BERLIN - House Speaker Joe Aresimowicz acknowledged that he attached an amendment to a bill that the state ethics board says clearly removes protections of all forms of nepotism at the state’s higher education institutions.
The amendment came from Aresimowicz after his conversation with University of Connecticut head football coach Randy Edsall at a CIAC All-State football coaches dinner, the Berlin Democrat said.
In July 2017, the Citizens Ethics Advisory Board ruled that the hiring of Corey Edsall, the coach’s son, as a tight end coach was an ethics violation, but that the younger Edsall could keep his job through the 2017 season.
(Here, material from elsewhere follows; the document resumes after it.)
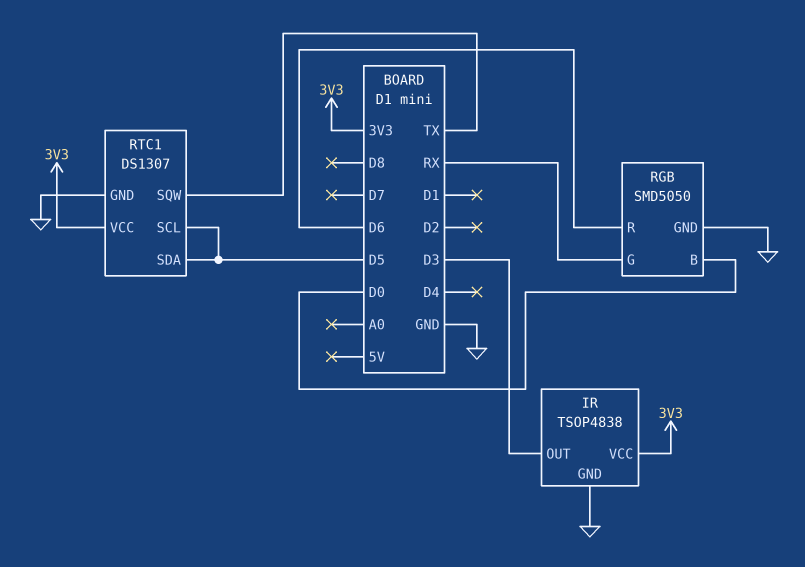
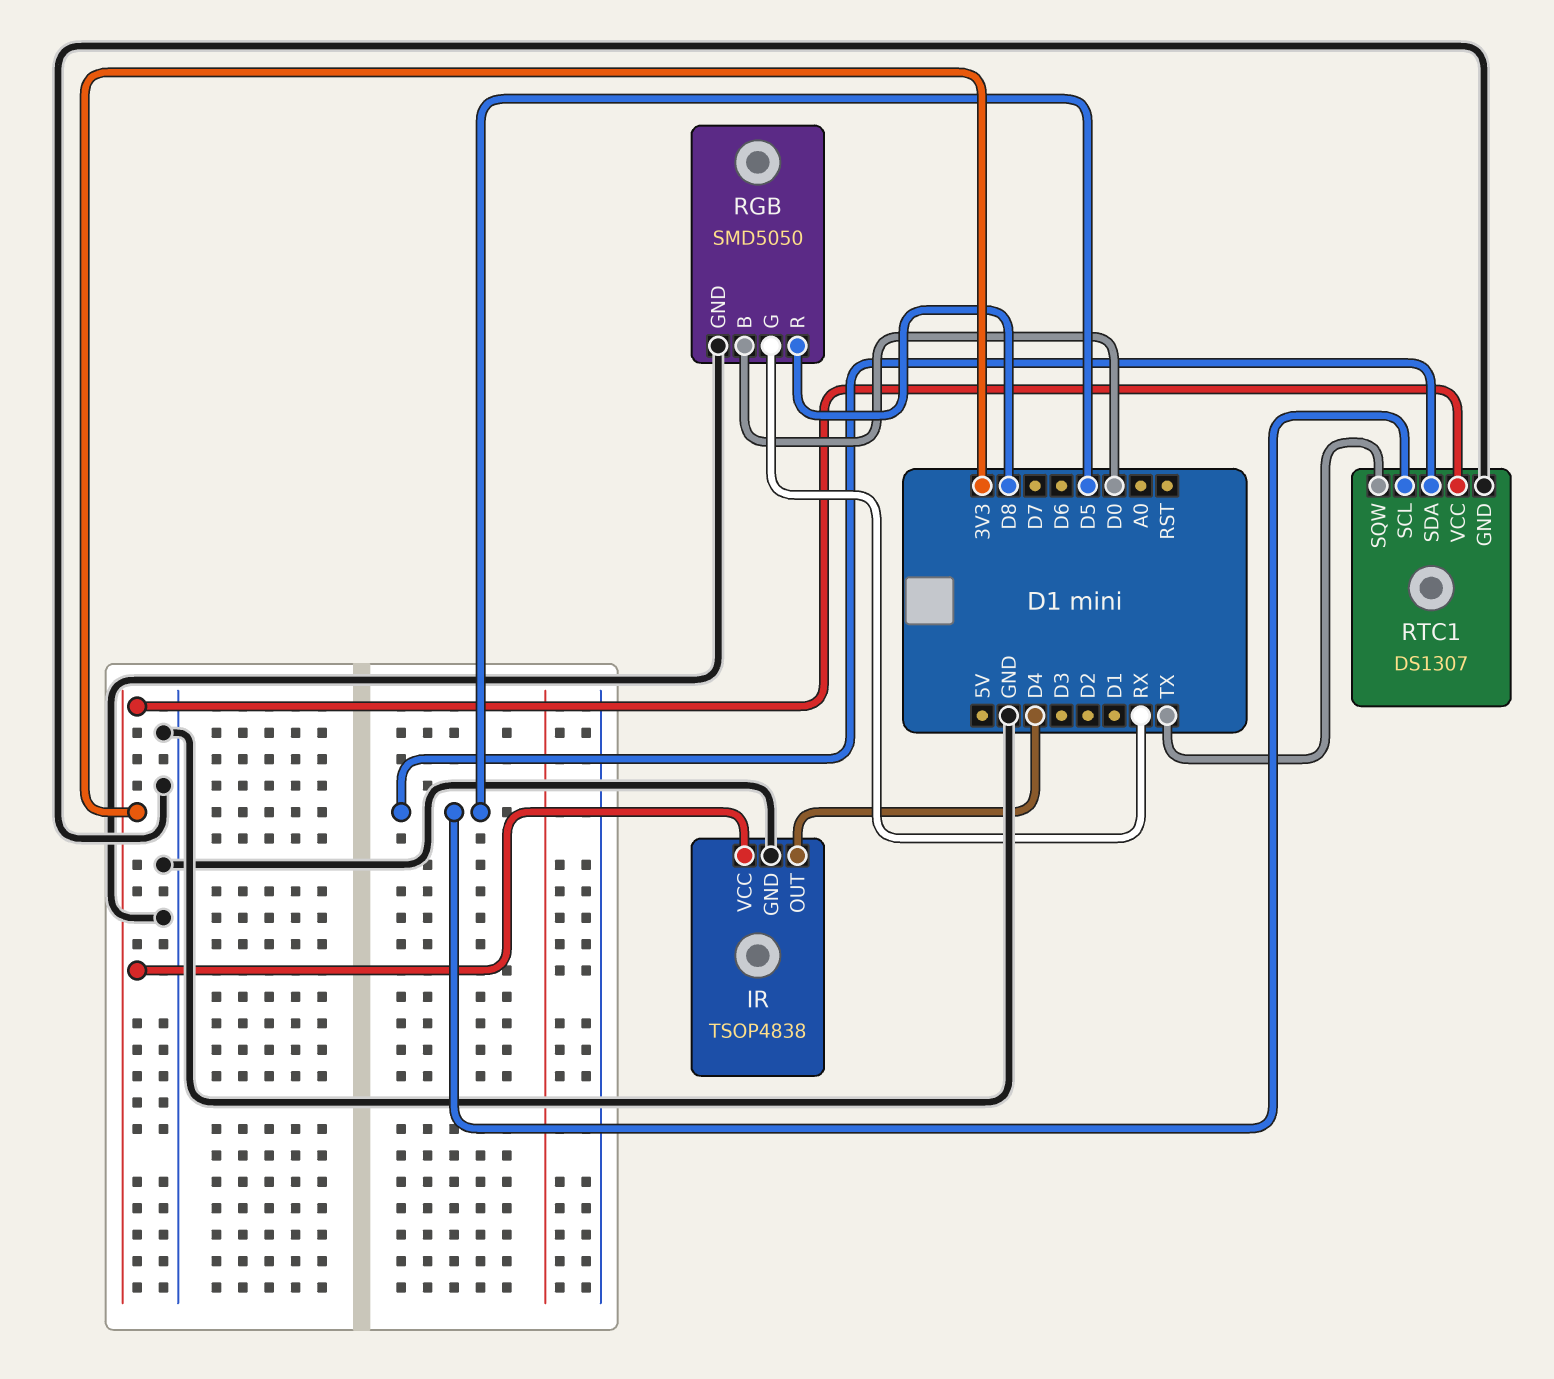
IR pin OUT: D3 -> D4
RGB pin R: D6 -> D8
The Edsalls have appealed the decision and, in December, a judge ruled Corey Edsall could keep his job through the appeals process.
Randy Edsall discussed that situation with Aresimowicz and other legislative leaders at the dinner in January.
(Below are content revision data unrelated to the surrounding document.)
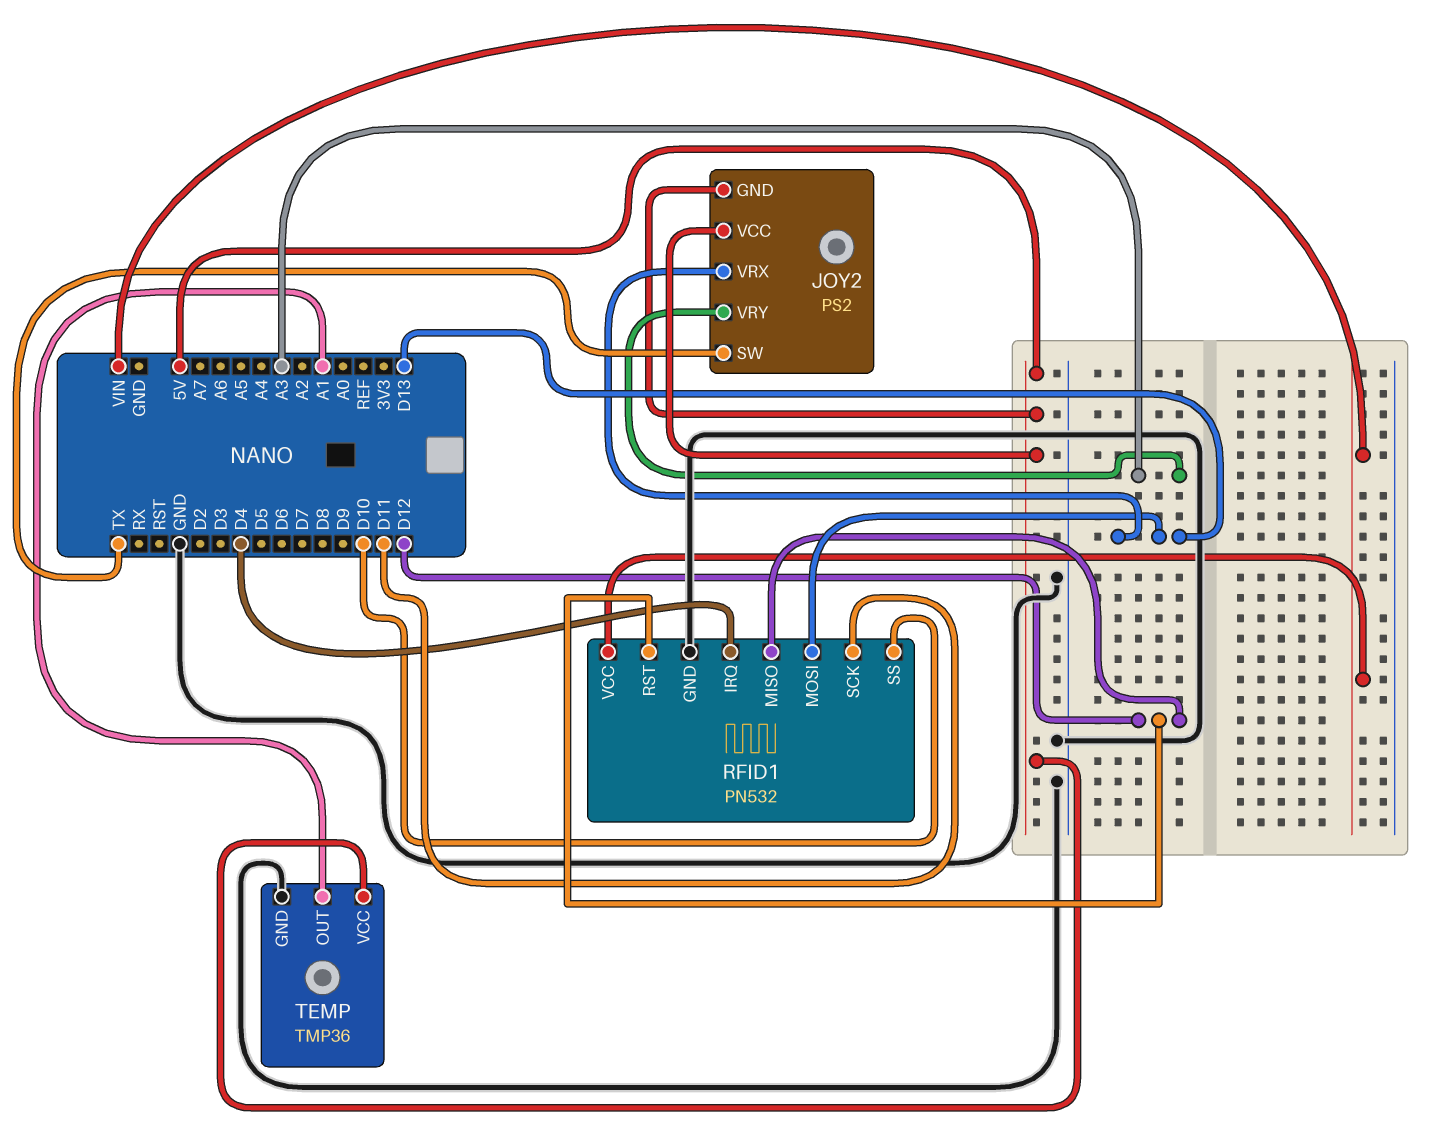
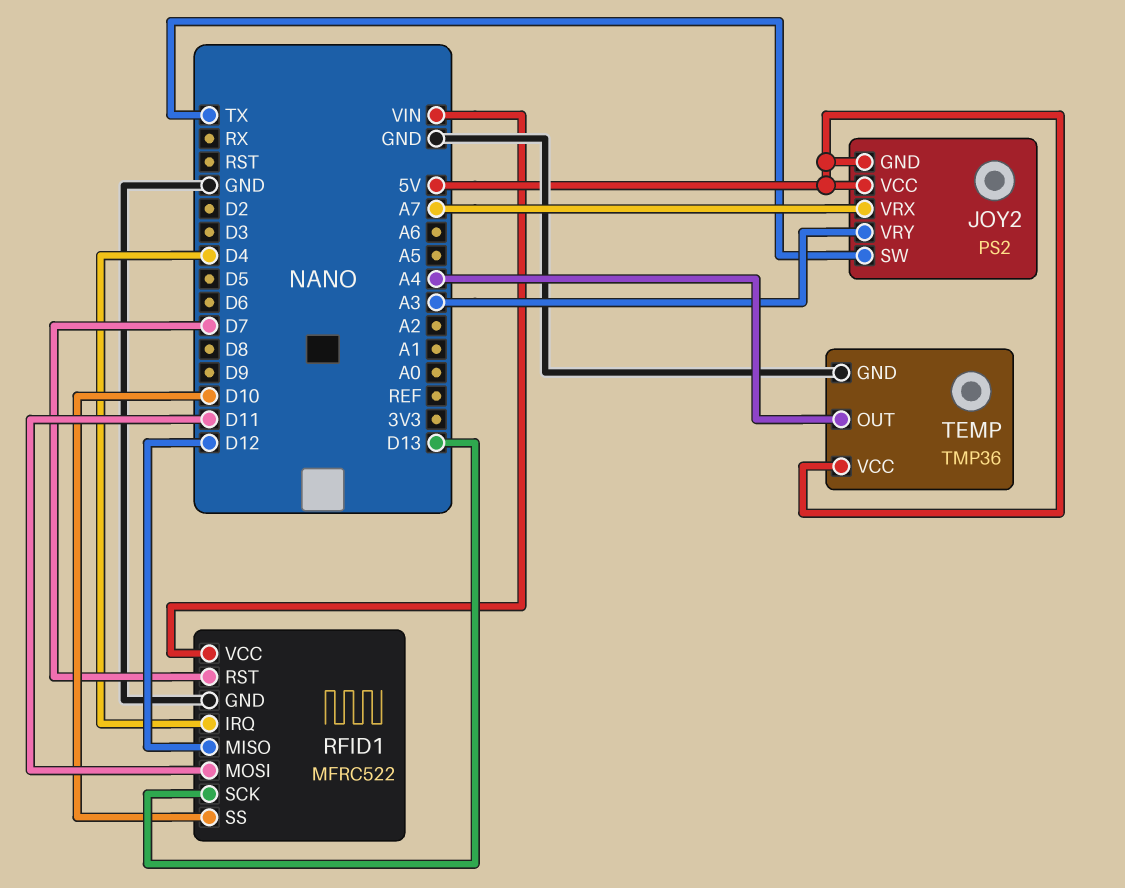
JOY2 pin VRX: D13 -> A7
RFID1: PN532 -> MFRC522
RFID1 pin MOSI: D13 -> D11
RFID1 pin RST: D12 -> D7
RFID1 pin SCK: D11 -> D13
TEMP pin OUT: A1 -> A4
Having heard Edsall’s issue, Aresimowicz, head coach of Berlin High School’s football team, said he told the UConn coach the legislature would handle it.
Aresimowicz added wording to a state bill concerning data storage and transmission of public data saying that an employee of the state’s higher education system can work with an immediate family member in the same department - as long as procedures are in place to have decisions impacting financial interests of either employee made by another state employee.
The amendment wasn’t “tacked on” in the dark, Aresimowicz said, adding that he and Republican leadership caucused about it and that it went through the regular legislative review process.
Aresimowicz said Randy Edsall is not being allowed to make any financial or supervision decisions for his son.
Carol Carson, executive director of the Office of State Ethics, said Tuesday that the legislation drafted by Aresimowicz “removes the safeguards by the Office of State Ethics for all instances of nepotism throughout the state higher education system in Connecticut.”
She and the Citizens Ethics Advisory Board met for over an hour in a closed-door session during a special meeting Tuesday to discuss the issue, she said.
The board released a statement Wednesday attacking Aresimowicz’s action, saying it eroded accountability.
The act of nepotism may lead to favoritism of family members over other employees, the board has said in previous advisory opinions.
“They got it wrong,” said Aresimowicz, adding that people in private business hire family members all the time.
Aresimwoicz told The Herald on Thursday that he understands people have concerns about the amendment and tightening the language to ensure family employee favoritism safeguards. He said the issue may be looked at in the next legislative session.